Een parallelle wereld onder de onze

De onderwereld is overal om ons heen en vermengt zich met het leven van alledag, tenminste, als we meegaan in het verhaal dat Hans Münstermann De onderstroom ons vertelt. Pas na een paar bladzijden kom je er als lezer achter dat dit het geval is en dat we meekijken over de schouder van een overledene, dominee Koopman. Deze dominee komt aan het begin van het verhaal zijn beul tegen, een jongeman die onderdeel uitmaakte van een vuurpeloton waardoor Koopman ergens in de bossen in Nederland in de Tweede Wereldoorlog om het leven is gebracht. Er heerst geen woede of rancune, Paul is zelfs verrast en blij hem te zien.

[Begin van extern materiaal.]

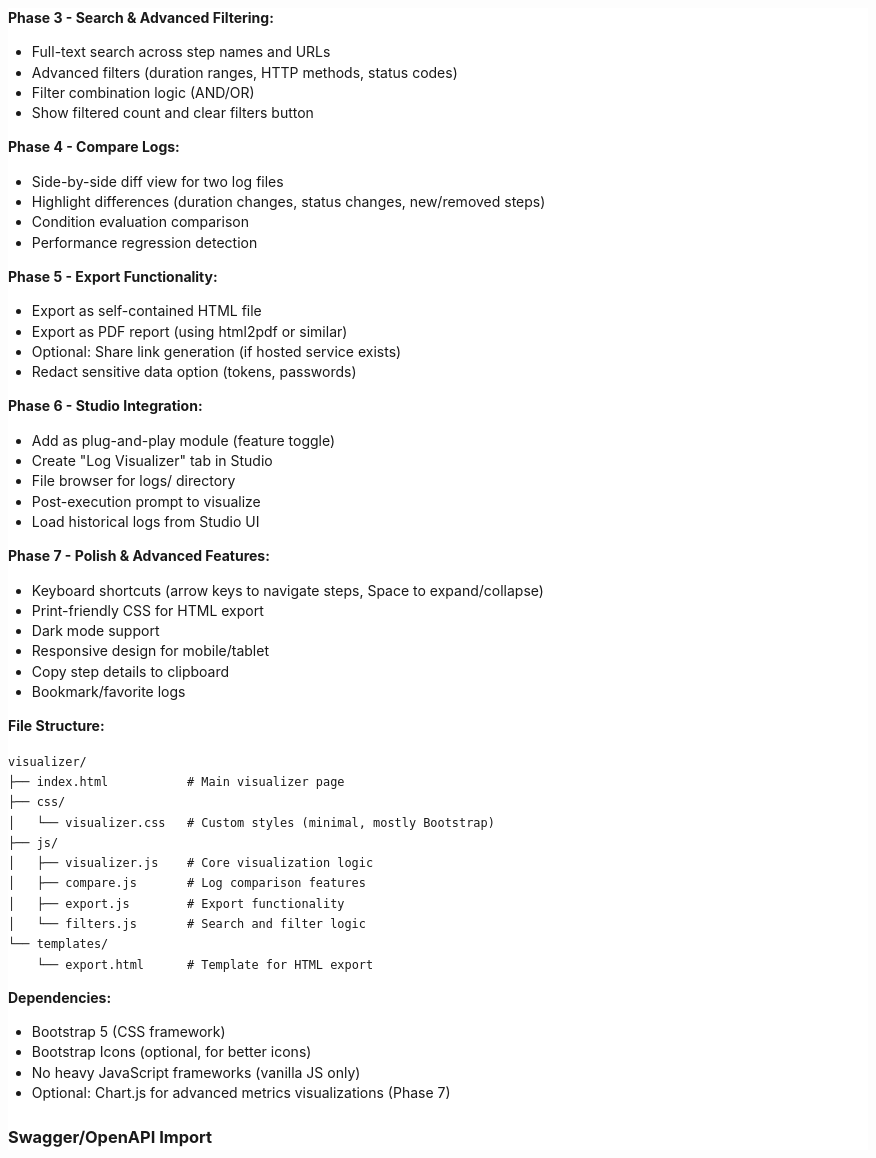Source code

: **Phase 3 - Search & Advanced Filtering:**
- Full-text search across step names and URLs
- Advanced filters (duration ranges, HTTP methods, status codes)
- Filter combination logic (AND/OR)
- Show filtered count and clear filters button

**Phase 4 - Compare Logs:**
- Side-by-side diff view for two log files
- Highlight differences (duration changes, status changes, new/removed steps)
- Condition evaluation comparison
- Performance regression detection

**Phase 5 - Export Functionality:**
- Export as self-contained HTML file
- Export as PDF report (using html2pdf or similar)
- Optional: Share link generation (if hosted service exists)
- Redact sensitive data option (tokens, passwords)

**Phase 6 - Studio Integration:**
- Add as plug-and-play module (feature toggle)
- Create "Log Visualizer" tab in Studio
- File browser for logs/ directory
- Post-execution prompt to visualize
- Load historical logs from Studio UI

**Phase 7 - Polish & Advanced Features:**
- Keyboard shortcuts (arrow keys to navigate steps, Space to expand/collapse)
- Print-friendly CSS for HTML export
- Dark mode support
- Responsive design for mobile/tablet
- Copy step details to clipboard
- Bookmark/favorite logs

**File Structure:**
```
visualizer/
├── index.html           # Main visualizer page
├── css/
│   └── visualizer.css   # Custom styles (minimal, mostly Bootstrap)
├── js/
│   ├── visualizer.js    # Core visualization logic
│   ├── compare.js       # Log comparison features
│   ├── export.js        # Export functionality
│   └── filters.js       # Search and filter logic
└── templates/
    └── export.html      # Template for HTML export
```

**Dependencies:**
- Bootstrap 5 (CSS framework)
- Bootstrap Icons (optional, for better icons)
- No heavy JavaScript frameworks (vanilla JS only)
- Optional: Chart.js for advanced metrics visualizations (Phase 7)

### Swagger/OpenAPI Import
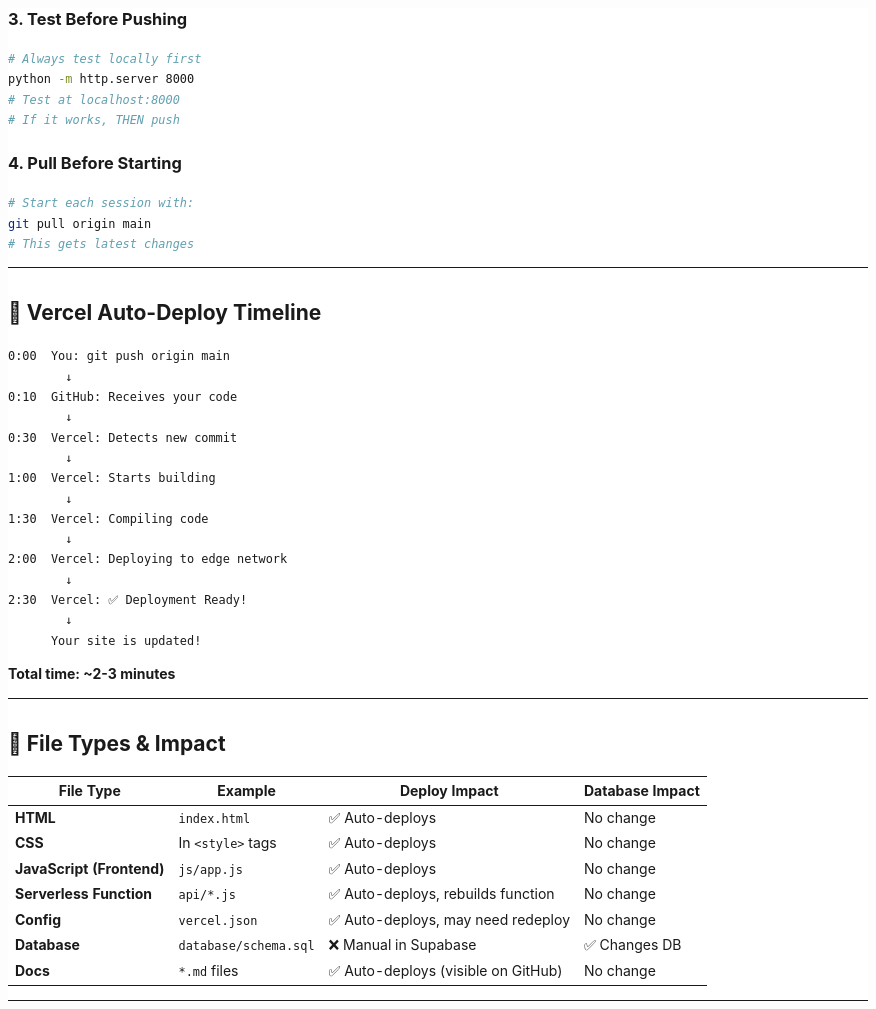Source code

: ### **3. Test Before Pushing**
```bash
# Always test locally first
python -m http.server 8000
# Test at localhost:8000
# If it works, THEN push
```

### **4. Pull Before Starting**
```bash
# Start each session with:
git pull origin main
# This gets latest changes
```

---

## 🚀 **Vercel Auto-Deploy Timeline**

```
0:00  You: git push origin main
        ↓
0:10  GitHub: Receives your code
        ↓
0:30  Vercel: Detects new commit
        ↓
1:00  Vercel: Starts building
        ↓
1:30  Vercel: Compiling code
        ↓
2:00  Vercel: Deploying to edge network
        ↓
2:30  Vercel: ✅ Deployment Ready!
        ↓
      Your site is updated!
```

**Total time: ~2-3 minutes**

---

## 📁 **File Types & Impact**

| File Type | Example | Deploy Impact | Database Impact |
|-----------|---------|---------------|-----------------|
| **HTML** | `index.html` | ✅ Auto-deploys | No change |
| **CSS** | In `<style>` tags | ✅ Auto-deploys | No change |
| **JavaScript (Frontend)** | `js/app.js` | ✅ Auto-deploys | No change |
| **Serverless Function** | `api/*.js` | ✅ Auto-deploys, rebuilds function | No change |
| **Config** | `vercel.json` | ✅ Auto-deploys, may need redeploy | No change |
| **Database** | `database/schema.sql` | ❌ Manual in Supabase | ✅ Changes DB |
| **Docs** | `*.md` files | ✅ Auto-deploys (visible on GitHub) | No change |

---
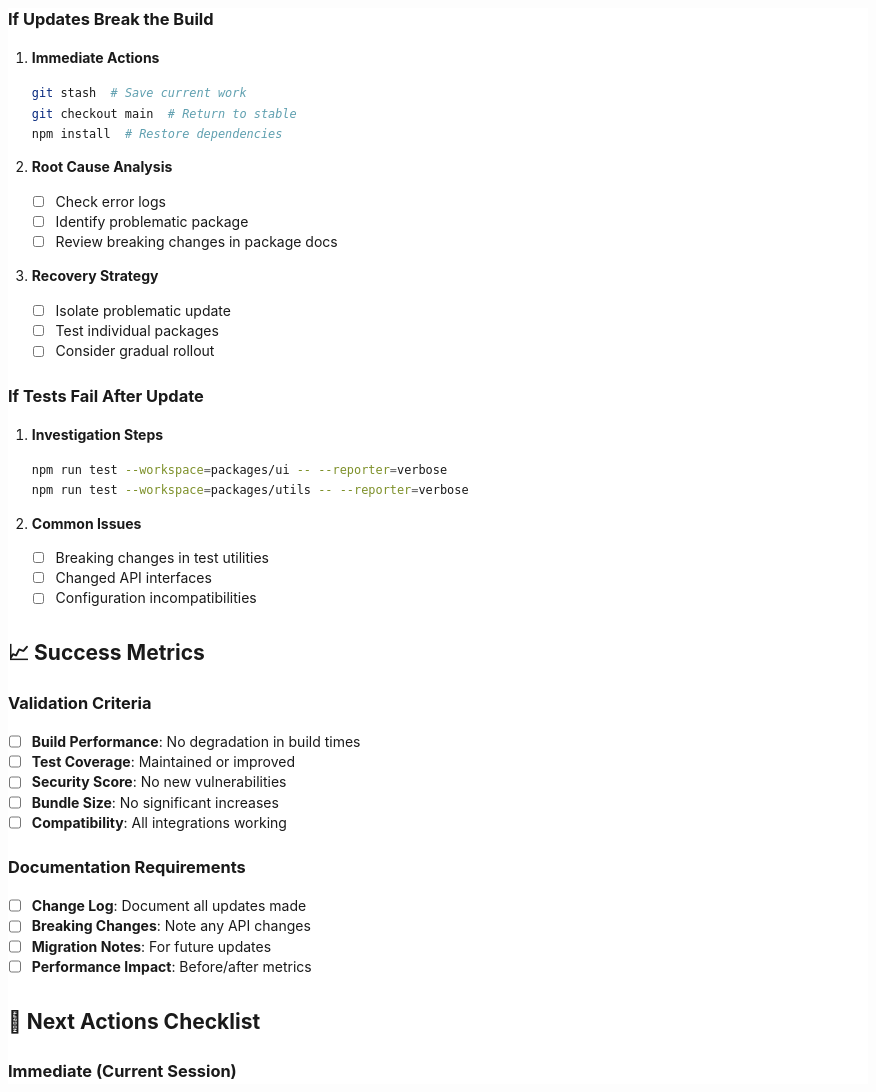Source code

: ### If Updates Break the Build

1. **Immediate Actions**

   ```bash
   git stash  # Save current work
   git checkout main  # Return to stable
   npm install  # Restore dependencies
   ```

2. **Root Cause Analysis**
   - [ ] Check error logs
   - [ ] Identify problematic package
   - [ ] Review breaking changes in package docs

3. **Recovery Strategy**
   - [ ] Isolate problematic update
   - [ ] Test individual packages
   - [ ] Consider gradual rollout

### If Tests Fail After Update

1. **Investigation Steps**

   ```bash
   npm run test --workspace=packages/ui -- --reporter=verbose
   npm run test --workspace=packages/utils -- --reporter=verbose
   ```

2. **Common Issues**
   - [ ] Breaking changes in test utilities
   - [ ] Changed API interfaces
   - [ ] Configuration incompatibilities

## 📈 **Success Metrics**

### Validation Criteria

- [ ] **Build Performance**: No degradation in build times
- [ ] **Test Coverage**: Maintained or improved
- [ ] **Security Score**: No new vulnerabilities
- [ ] **Bundle Size**: No significant increases
- [ ] **Compatibility**: All integrations working

### Documentation Requirements

- [ ] **Change Log**: Document all updates made
- [ ] **Breaking Changes**: Note any API changes
- [ ] **Migration Notes**: For future updates
- [ ] **Performance Impact**: Before/after metrics

## 🎯 **Next Actions Checklist**

### Immediate (Current Session)
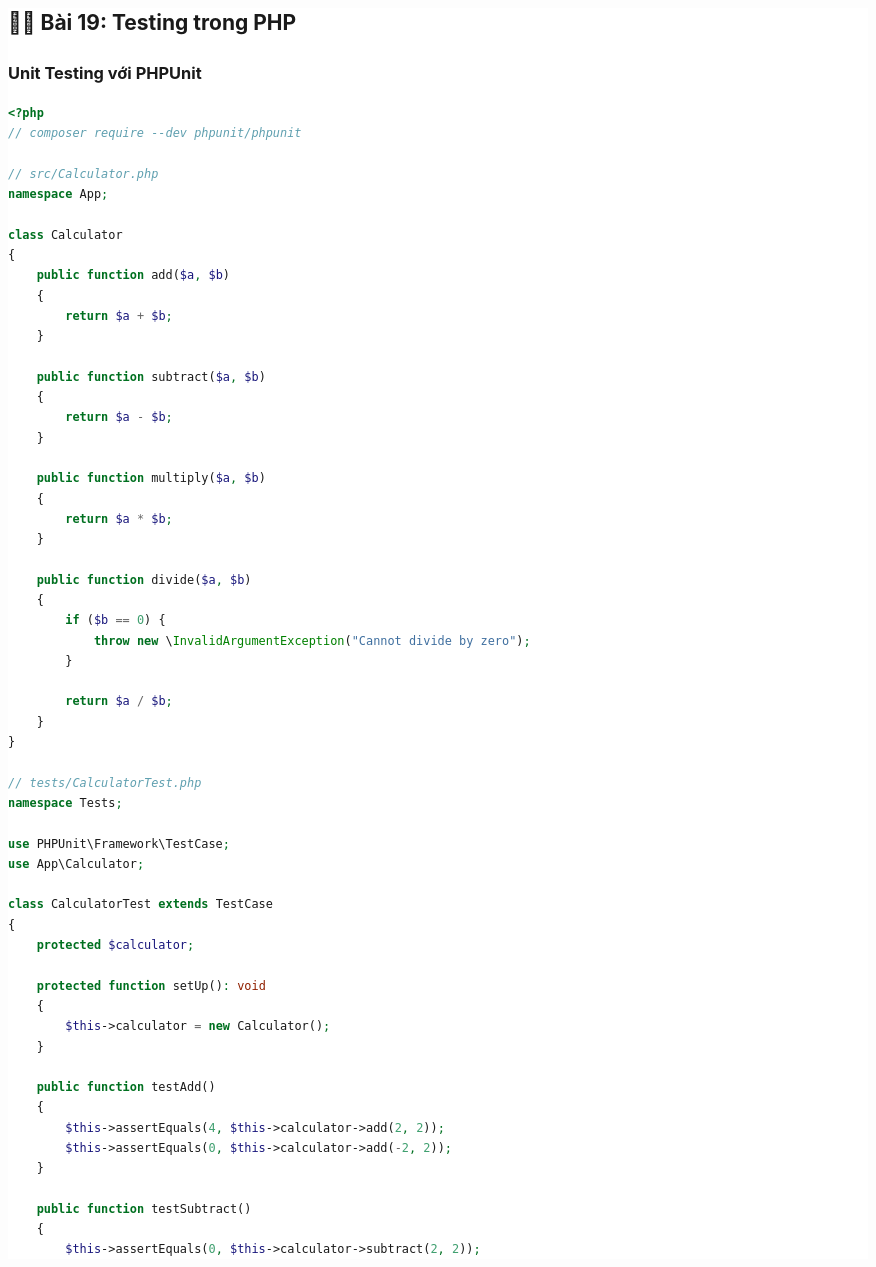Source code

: 
## 🧑‍🏫 Bài 19: Testing trong PHP

### Unit Testing với PHPUnit

```php
<?php
// composer require --dev phpunit/phpunit

// src/Calculator.php
namespace App;

class Calculator
{
    public function add($a, $b)
    {
        return $a + $b;
    }

    public function subtract($a, $b)
    {
        return $a - $b;
    }

    public function multiply($a, $b)
    {
        return $a * $b;
    }

    public function divide($a, $b)
    {
        if ($b == 0) {
            throw new \InvalidArgumentException("Cannot divide by zero");
        }

        return $a / $b;
    }
}

// tests/CalculatorTest.php
namespace Tests;

use PHPUnit\Framework\TestCase;
use App\Calculator;

class CalculatorTest extends TestCase
{
    protected $calculator;

    protected function setUp(): void
    {
        $this->calculator = new Calculator();
    }

    public function testAdd()
    {
        $this->assertEquals(4, $this->calculator->add(2, 2));
        $this->assertEquals(0, $this->calculator->add(-2, 2));
    }

    public function testSubtract()
    {
        $this->assertEquals(0, $this->calculator->subtract(2, 2));
```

Een frisse verschijning en sympathiek, in zijn blauwe pak met het witte hemd. Eindelijk een bekende.

Het lijkt wel of iedereen, eenmaal aan de andere kant van het bestaan, accepteert wat er gebeurd is en enigszins nieuwsgierig en verbaasd naar alle andere dolende zielen kijkt. Er zijn zielen uit alle tijden en iedereen lijkt op zoek naar zijn of haar dierbaren.

Was iedereen hier dood? Zou ik hier moeten wachten op het sterven van mijn geliefden? […] Deze wereld leek op een reusachtige kerker, diep onder het Centraal Station, onder treinen, metro, tunnelbuizen, beschavingsresten, blubber en zand.

Met andere zielen vaart de dominee op een grote boot door het Amsterdam van nu, met zijn schreeuwende reclames, drukke straten en volle terrassen. Hij raakt aan de praat met anderen en hoort hoe zij aan hun einde zijn gekomen, zoals een echtpaar dat op 2 mei 2018 omgekomen is op weg naar een bruiloft.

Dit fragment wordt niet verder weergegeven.